Hong Meng OS: ?60% faster

Huawei claims that its version of Android will be totally compatible and much faster. It hopes to ship in the fall, although that’s not certain.

The company believes it is making a better version of Android. “The performance improvement on this operating system will exceed 60%, which is a future-oriented microkernel. … Huawei has identified four major causes through detailed analysis and repeated verifications and introduced Android optimization and intelligent memory scheduling through the introduction of AI. , intelligent CPU scheduling and intelligent storage adjustments are resolved. Among them, by replacing the Android native file system with the F2FS file system, the problem of storage fragmentation is solved.”
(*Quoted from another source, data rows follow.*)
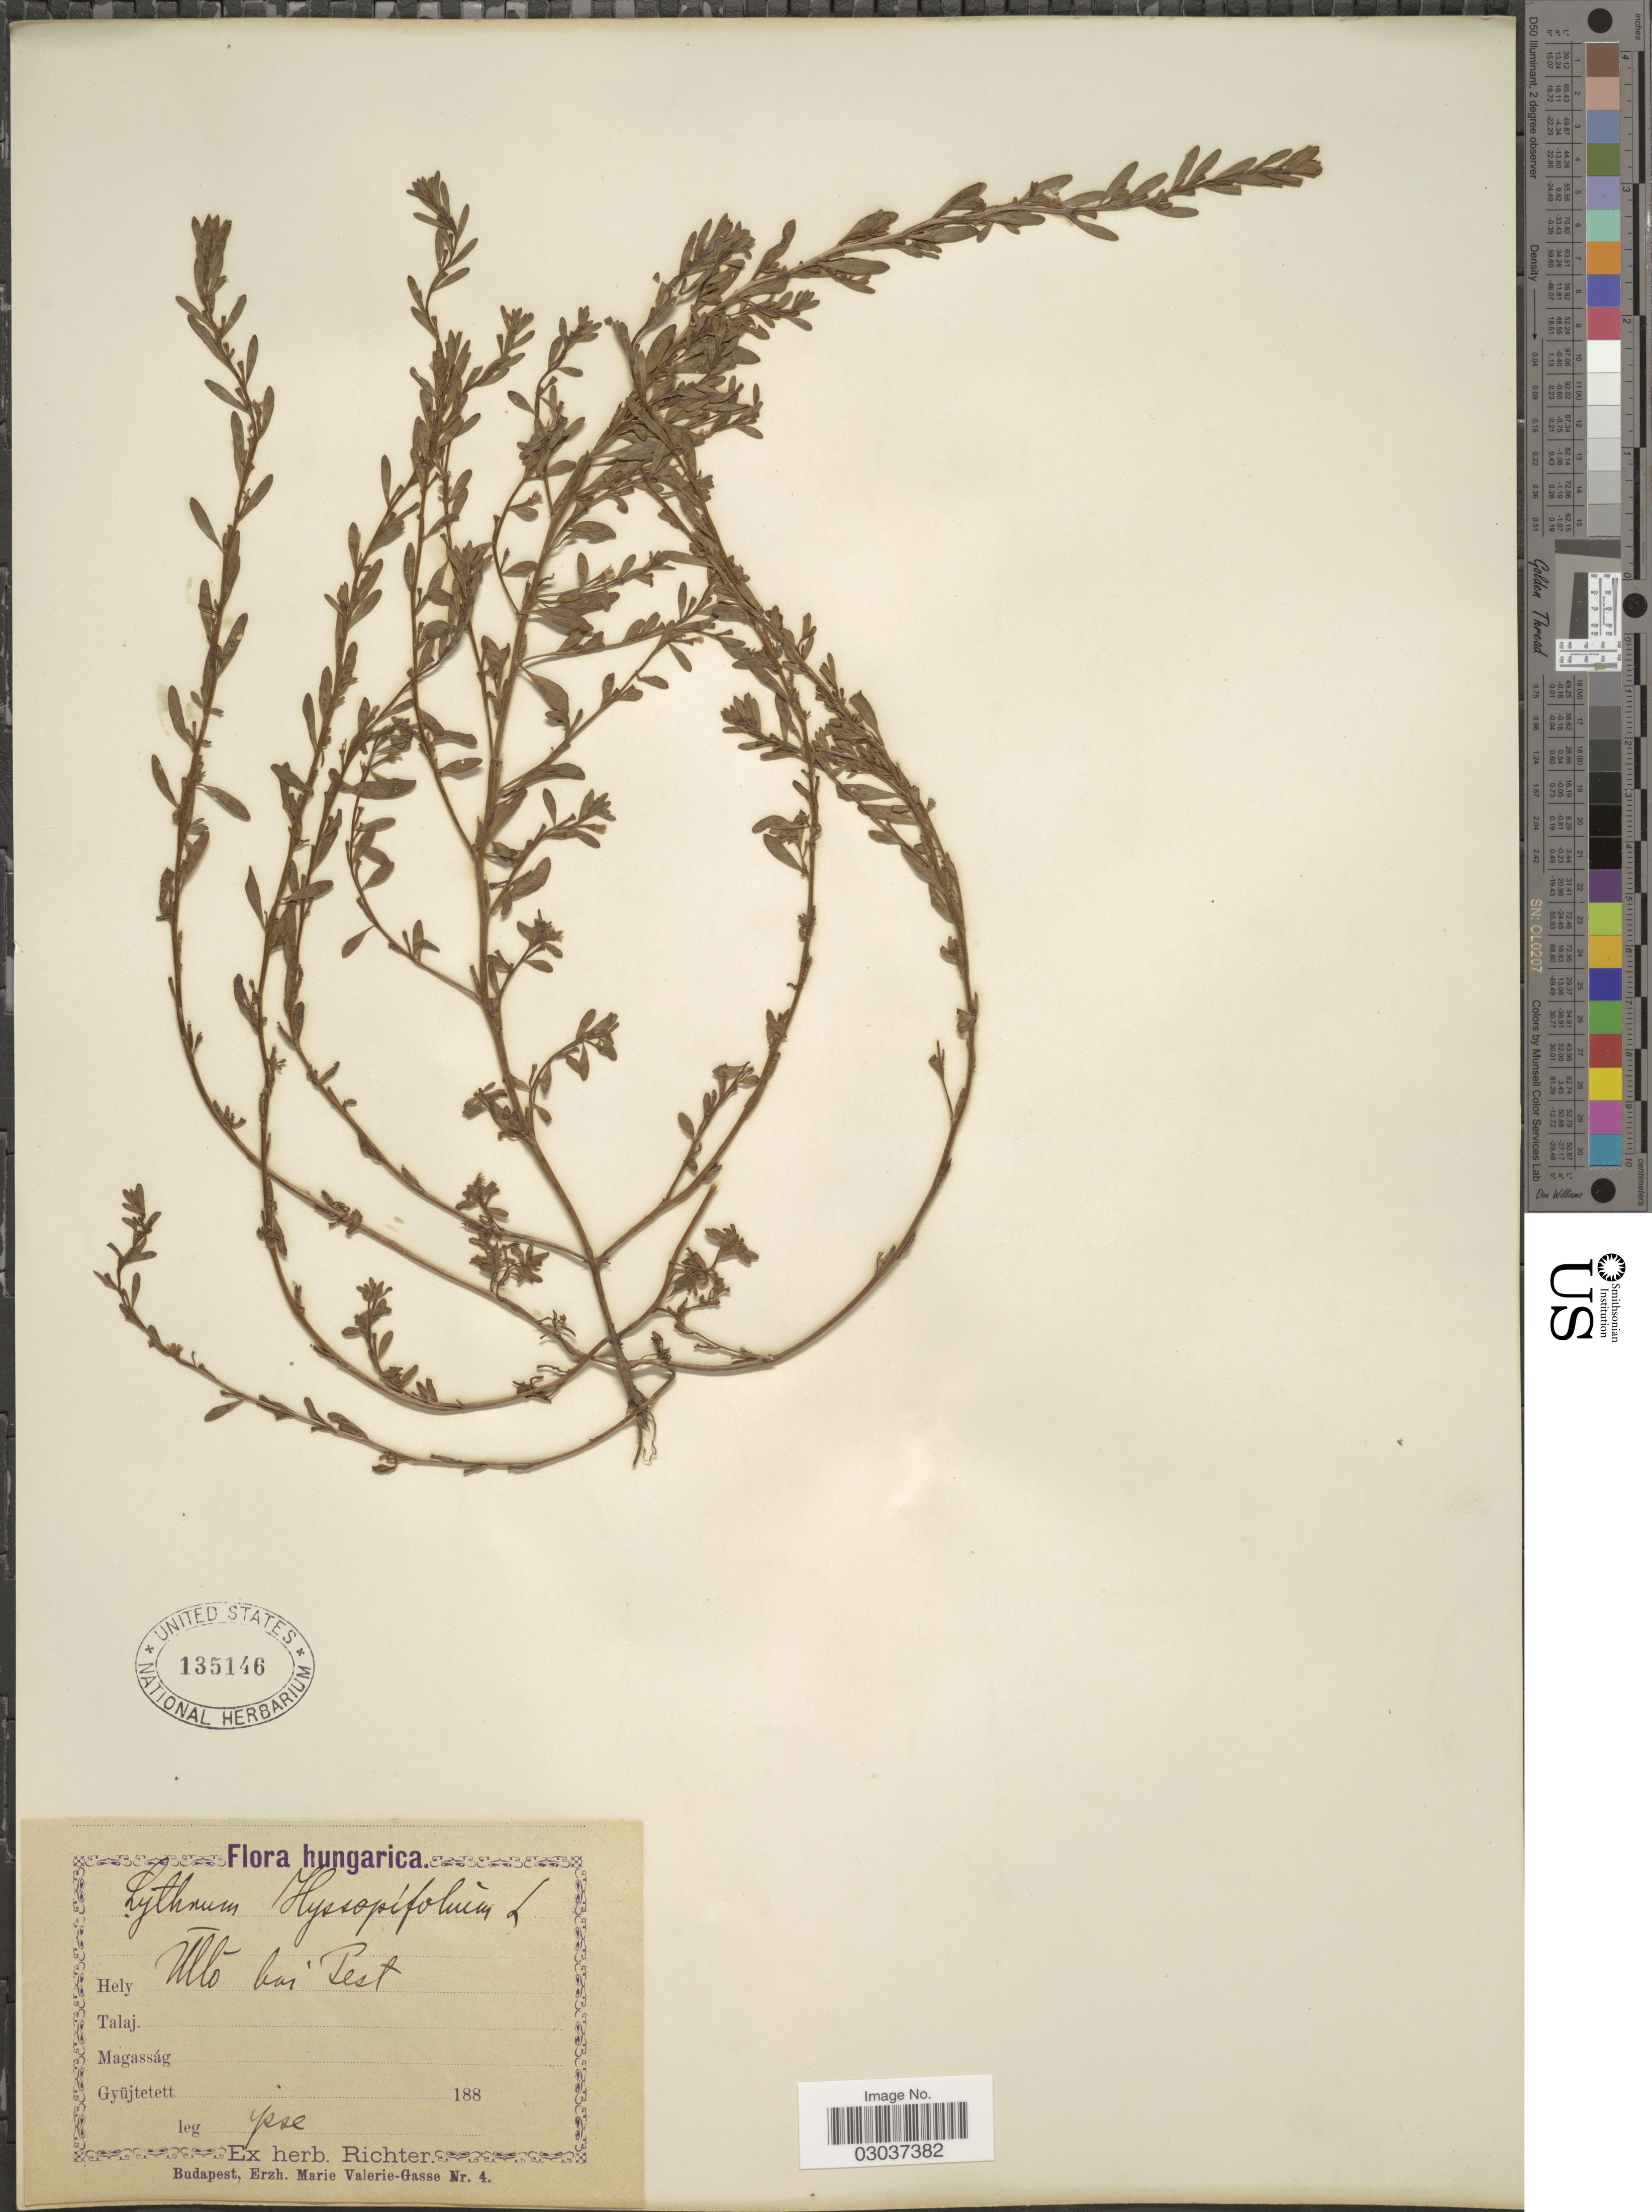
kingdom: Plantae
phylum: Tracheophyta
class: Magnoliopsida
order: Myrtales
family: Lythraceae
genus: Lythrum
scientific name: Lythrum hyssopifolia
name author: L.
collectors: -- Richter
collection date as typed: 188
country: Hungary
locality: Ulto bei Pest.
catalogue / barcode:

Android is now years old and includes outdated technology. It certainly can be improved. But 60% overall improvement is highly unlike. It probably is measured in a very limited part of the system. We’ll learn more when we have independent tests.

The problem is not replacing the core of Android. Instead, Huawei must replace exactly a slew of apps Google includes in the actual distribution. Delivering that in the fall would be a remarkable achievement; it may slip into 2020.

Huawei has been actively contributing to the Android Open Source Project and has every right to put it to use. Google can’t cut off the company. Unfortunately, Google has been replacing the Open Source components with a slew of Google controlled closed software.

Ron Amadeo in a brilliant article demonstrates how Google has placed an “Iron grip on Android.” First, Google replaced Android music, gallery, keyboard, calendar, email, messaging and search with closed versions.

Google also created the Open Handset Alliance, which contractually prohibited from building non-Google approved devices. A product can be cut off unless it passes an arbitrary set of “compatibility tests.” In court, an email came out in which Google’s Dan Morrill says that it’s “obvious to the OEMs that we are using compatibility as a club to make them do what we want.”

Motorola was forced to drop Skyhook’s XPS WiFi and cell tower positioning system and stick to Google. Six years later, Google settled for US$90 million, a small price for dominating the market.